→ Instruction: Write out every record below exactly as it stands, leaving the pictures out.

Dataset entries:
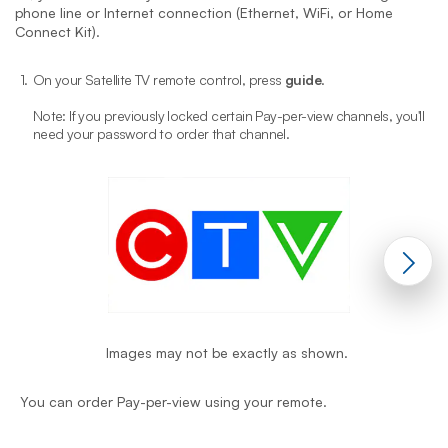
phone line or Internet connection (Ethernet, WiFi, or Home
Connect Kit).
1.
On your Satellite TV remote control, press
guide
.
2
Note: If you previously locked certain Pay-per-view channels, you'll
need your password to order that channel.
Images may not be exactly as shown.
Y
You can order Pay-per-view using your remote.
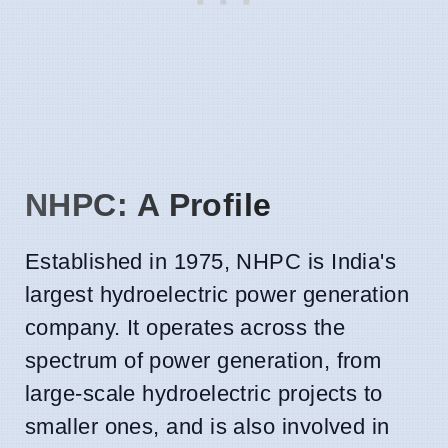
NHPC: A Profile
Established in 1975, NHPC is India's
largest hydroelectric power generation
company. It operates across the
spectrum of power generation, from
large-scale hydroelectric projects to
smaller ones, and is also involved in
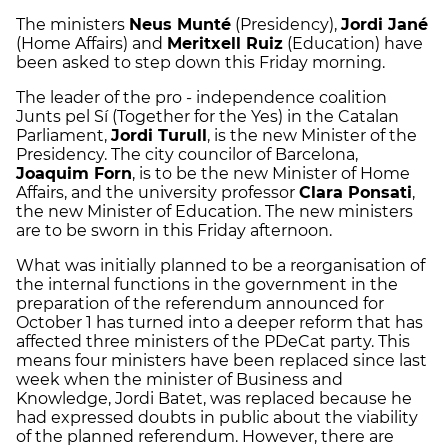
The ministers
Neus Munté
(Presidency),
Jordi Jané
(Home Affairs) and
Meritxell Ruiz
(Education) have
been asked to step down this Friday morning.
The leader of the pro - independence coalition
Junts pel Sí (Together for the Yes) in the Catalan
Parliament,
Jordi Turull
, is the new Minister of the
Presidency. The city councilor of Barcelona,
Joaquim Forn
, is to be the new Minister of Home
Affairs, and the university professor
Clara Ponsati
,
the new Minister of Education. The new ministers
are to be sworn in this Friday afternoon.
What was initially planned to be a reorganisation of
the internal functions in the government in the
preparation of the referendum announced for
October 1 has turned into a deeper reform that has
affected three ministers of the PDeCat party. This
means four ministers have been replaced since last
week when the minister of Business and
Knowledge, Jordi Batet, was replaced because he
had expressed doubts in public about the viability
of the planned referendum. However, there are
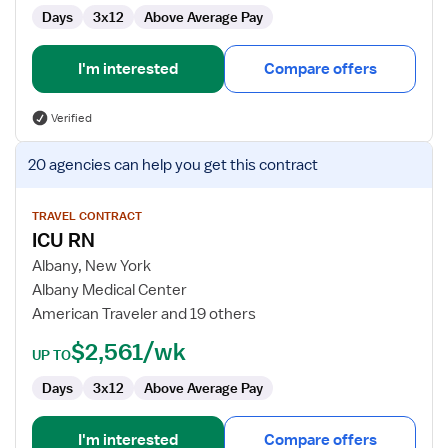
Days
3x12
Above Average Pay
I'm interested
Compare offers
Verified
View
20 agencies
can help you get this contract
job
details
for
TRAVEL CONTRACT
ICU RN
ICU
RN
Albany, New York
Albany Medical Center
American Traveler and 19 others
$2,561/wk
UP TO
Days
3x12
Above Average Pay
I'm interested
Compare offers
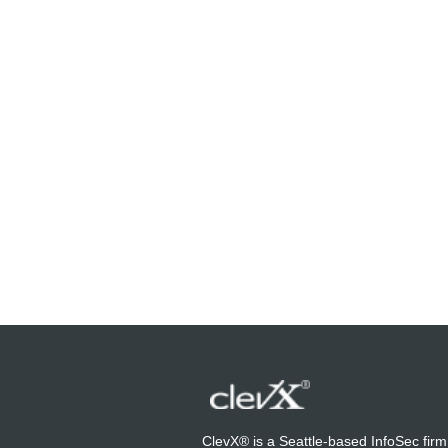
ClevX® is a Seattle-based InfoSec firm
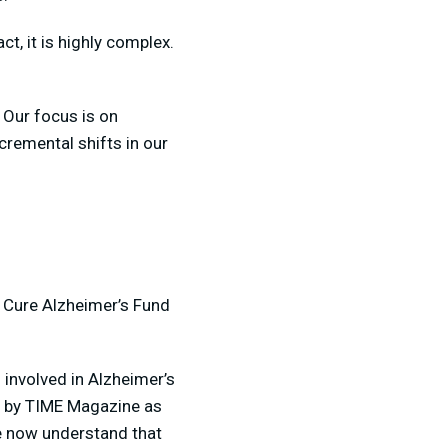
t, it is highly complex.
 Our focus is on
remental shifts in our
 Cure Alzheimer’s Fund
 involved in Alzheimer’s
ed by TIME Magazine as
e now understand that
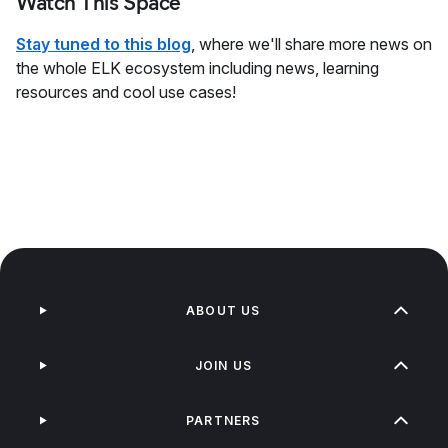
Watch This Space
Stay tuned to this blog
, where we'll share more news on
the whole ELK ecosystem including news, learning
resources and cool use cases!
ABOUT US
JOIN US
PARTNERS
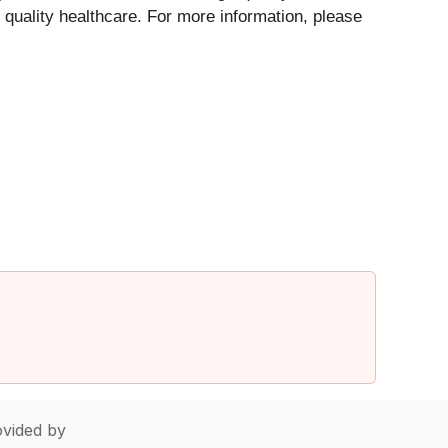
 quality healthcare. For more information, please
vided by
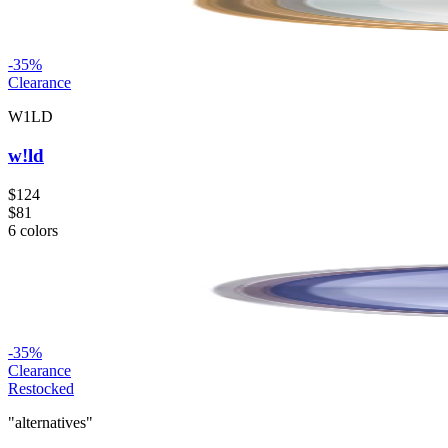
-
35
%
Clearance
W1LD
w!ld
$124
$81
6
colors
-
35
%
Clearance
Restocked
"alternatives"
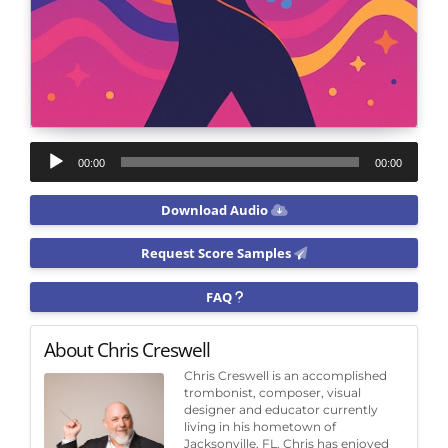
Audio
00:00
00:00
Player
Download Audio
Request Score Samples
FAQ
About Chris Creswell
Chris Creswell is an accomplished
trombonist, composer, visual
designer and educator currently
living in his hometown of
Jacksonville, FL. Chris has enjoyed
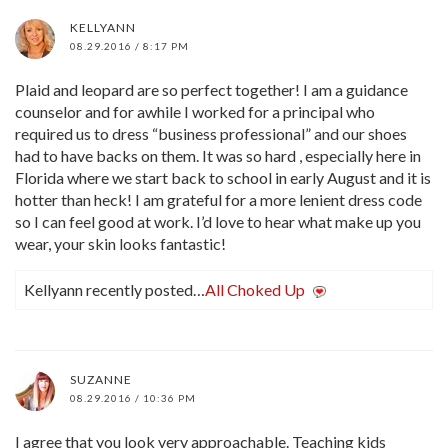
KELLYANN
08.29.2016 / 8:17 PM
Plaid and leopard are so perfect together! I am a guidance
counselor and for awhile I worked for a principal who
required us to dress “business professional” and our shoes
had to have backs on them. It was so hard , especially here in
Florida where we start back to school in early August and it is
hotter than heck! I am grateful for a more lenient dress code
so I can feel good at work. I’d love to hear what make up you
wear, your skin looks fantastic!
Kellyann recently posted…
All Choked Up
SUZANNE
08.29.2016 / 10:36 PM
I agree that you look very approachable. Teaching kids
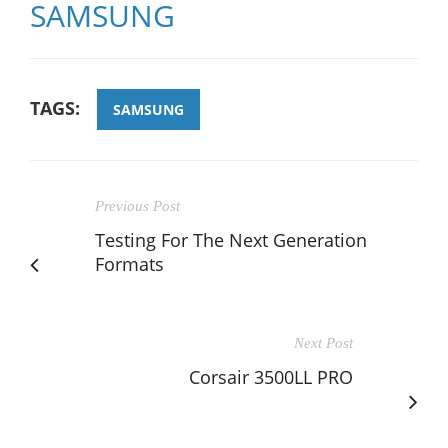
SAMSUNG
TAGS:
SAMSUNG
Previous Post
Testing For The Next Generation
Formats
Next Post
Corsair 3500LL PRO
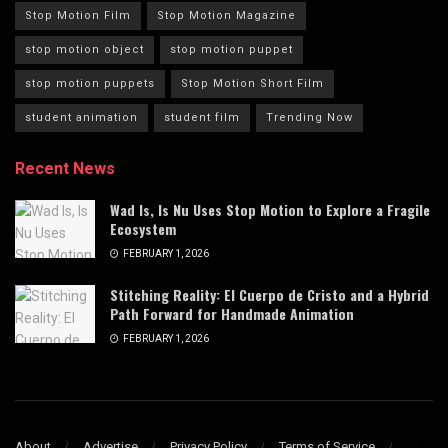
Stop Motion Film
Stop Motion Magazine
stop motion object
stop motion puppet
stop motion puppets
Stop Motion Short Film
student animation
student film
Trending Now
Recent News
Wad Is, Is Nu Uses Stop Motion to Explore a Fragile
Ecosystem
FEBRUARY 1, 2026
Stitching Reality: El Cuerpo de Cristo and a Hybrid
Path Forward for Handmade Animation
FEBRUARY 1, 2026
About
Advertise
Privacy Policy
Terms of Service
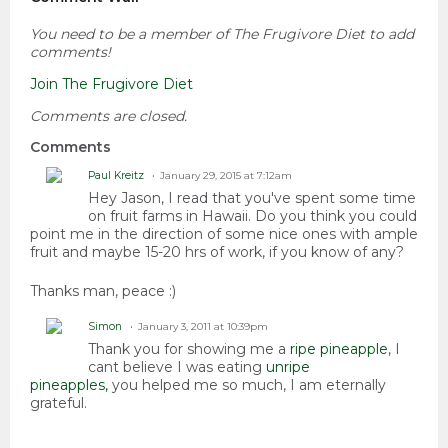
You need to be a member of The Frugivore Diet to add
comments!
Join The Frugivore Diet
Comments are closed.
Comments
Paul Kreitz
January 29, 2015 at 7:12am
Hey Jason, I read that you've spent some time
on fruit farms in Hawaii. Do you think you could
point me in the direction of some nice ones with ample
fruit and maybe 15-20 hrs of work, if you know of any?
Thanks man, peace :)
Simon
January 3, 2011 at 10:39pm
Thank you for showing me a
ripe pineapple
, I
cant believe I was eating
unripe
pineapples,
you helped me so much, I am eternally
grateful.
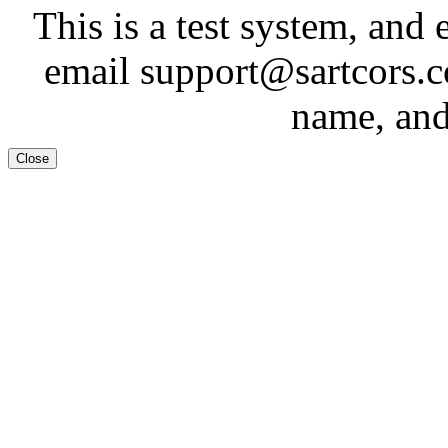
This is a test system, and 
email support@sartcors.
name, and
Close
Test System
Tes
This is a test system, and 
email support@sartcors.
name, and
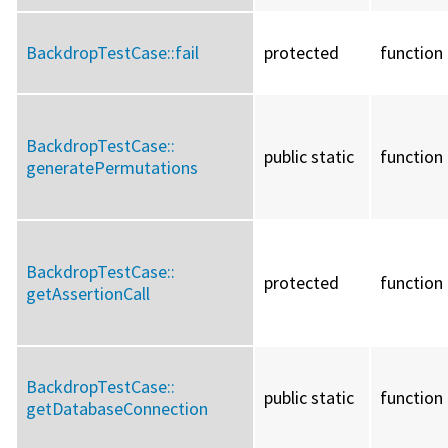
BackdropTestCase::
fail
protected
function
BackdropTestCase::
public static
function
generatePermutations
BackdropTestCase::
protected
function
getAssertionCall
BackdropTestCase::
public static
function
getDatabaseConnection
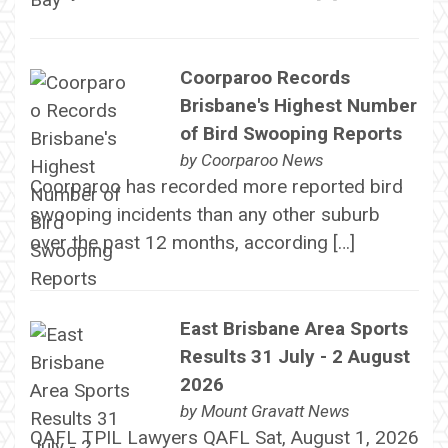
Coorparoo Records
Brisbane's Highest Number
of Bird Swooping Reports
by
Coorparoo News
Coorparoo has recorded more reported bird
swooping incidents than any other suburb
over the past 12 months, according […]
East Brisbane Area Sports
Results 31 July - 2 August
2026
by
Mount Gravatt News
QAFL TPIL Lawyers QAFL Sat, August 1, 2026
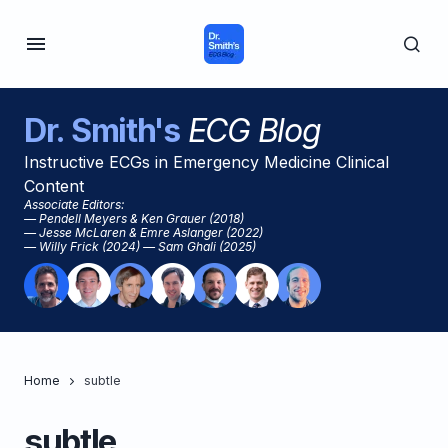
Dr. Smith's
ECG Blog
Instructive ECGs in Emergency Medicine Clinical
Content
Associate Editors:
— Pendell Meyers & Ken Grauer (2018)
— Jesse McLaren & Emre Aslanger (2022)
— Willy Frick (2024) — Sam Ghali (2025)
Home
subtle
subtle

→ Your response:
phone line or Internet connection (Ethernet, WiFi, or Home
Connect Kit).
1.
On your Satellite TV remote control, press
guide
.
2
Note: If you previously locked certain Pay-per-view channels, you'll
need your password to order that channel.
Images may not be exactly as shown.
Y
You can order Pay-per-view using your remote.
NHPC: A Profile
Established in 1975, NHPC is India's
largest hydroelectric power generation
company. It operates across the
spectrum of power generation, from
large-scale hydroelectric projects to
smaller ones, and is also involved in
The ministers
Neus Munté
(Presidency),
Jordi Jané
(Home Affairs) and
Meritxell Ruiz
(Education) have
been asked to step down this Friday morning.
The leader of the pro - independence coalition
Junts pel Sí (Together for the Yes) in the Catalan
Parliament,
Jordi Turull
, is the new Minister of the
Presidency. The city councilor of Barcelona,
Joaquim Forn
, is to be the new Minister of Home
Affairs, and the university professor
Clara Ponsati
,
the new Minister of Education. The new ministers
are to be sworn in this Friday afternoon.
What was initially planned to be a reorganisation of
the internal functions in the government in the
preparation of the referendum announced for
October 1 has turned into a deeper reform that has
affected three ministers of the PDeCat party. This
means four ministers have been replaced since last
week when the minister of Business and
Knowledge, Jordi Batet, was replaced because he
had expressed doubts in public about the viability
of the planned referendum. However, there are
Days
3x12
Above Average Pay
I'm interested
Compare offers
Verified
View
20 agencies
can help you get this contract
job
details
for
TRAVEL CONTRACT
ICU RN
ICU
RN
Albany, New York
Albany Medical Center
American Traveler and 19 others
$2,561/wk
UP TO
Days
3x12
Above Average Pay
I'm interested
Compare offers
ClevX® is a Seattle-based InfoSec firm
t, it is highly complex.
 Our focus is on
remental shifts in our
 Cure Alzheimer’s Fund
 involved in Alzheimer’s
ed by TIME Magazine as
e now understand that
Watch This Space
Stay tuned to this blog
, where we'll share more news on
the whole ELK ecosystem including news, learning
resources and cool use cases!
ABOUT US
JOIN US
PARTNERS
 quality healthcare. For more information, please
vided by
-
35
%
Clearance
W1LD
w!ld
$124
$81
6
colors
-
35
%
Clearance
Restocked
"alternatives"
Audio
00:00
00:00
Player
Download Audio
Request Score Samples
FAQ
About Chris Creswell
Chris Creswell is an accomplished
trombonist, composer, visual
designer and educator currently
living in his hometown of
Jacksonville, FL. Chris has enjoyed
KELLYANN
08.29.2016 / 8:17 PM
Plaid and leopard are so perfect together! I am a guidance
counselor and for awhile I worked for a principal who
required us to dress “business professional” and our shoes
had to have backs on them. It was so hard , especially here in
Florida where we start back to school in early August and it is
hotter than heck! I am grateful for a more lenient dress code
so I can feel good at work. I’d love to hear what make up you
wear, your skin looks fantastic!
Kellyann recently posted…
All Choked Up
SUZANNE
08.29.2016 / 10:36 PM
I agree that you look very approachable. Teaching kids
SAMSUNG
TAGS:
SAMSUNG
Previous Post
Testing For The Next Generation
Formats
Next Post
Corsair 3500LL PRO
Stop Motion Film
Stop Motion Magazine
stop motion object
stop motion puppet
stop motion puppets
Stop Motion Short Film
student animation
student film
Trending Now
Recent News
Wad Is, Is Nu Uses Stop Motion to Explore a Fragile
Ecosystem
FEBRUARY 1, 2026
Stitching Reality: El Cuerpo de Cristo and a Hybrid
Path Forward for Handmade Animation
FEBRUARY 1, 2026
About
Advertise
Privacy Policy
Terms of Service
You need to be a member of The Frugivore Diet to add
comments!
Join The Frugivore Diet
Comments are closed.
Comments
Paul Kreitz
January 29, 2015 at 7:12am
Hey Jason, I read that you've spent some time
on fruit farms in Hawaii. Do you think you could
point me in the direction of some nice ones with ample
fruit and maybe 15-20 hrs of work, if you know of any?
Thanks man, peace :)
Simon
January 3, 2011 at 10:39pm
Thank you for showing me a
ripe pineapple
, I
cant believe I was eating
unripe
pineapples,
you helped me so much, I am eternally
grateful.
This is a test system, and 
email support@sartcors.
name, and
Close
Test System
Tes
This is a test system, and 
email support@sartcors.
name, and
BackdropTestCase::
fail
protected
function
BackdropTestCase::
public static
function
generatePermutations
BackdropTestCase::
protected
function
getAssertionCall
BackdropTestCase::
public static
function
getDatabaseConnection
Coorparoo Records
Brisbane's Highest Number
of Bird Swooping Reports
by
Coorparoo News
Coorparoo has recorded more reported bird
swooping incidents than any other suburb
over the past 12 months, according […]
East Brisbane Area Sports
Results 31 July - 2 August
2026
by
Mount Gravatt News
QAFL TPIL Lawyers QAFL Sat, August 1, 2026
Dr. Smith's
ECG Blog
Instructive ECGs in Emergency Medicine Clinical
Content
Associate Editors:
— Pendell Meyers & Ken Grauer (2018)
— Jesse McLaren & Emre Aslanger (2022)
— Willy Frick (2024) — Sam Ghali (2025)
Home
subtle
subtle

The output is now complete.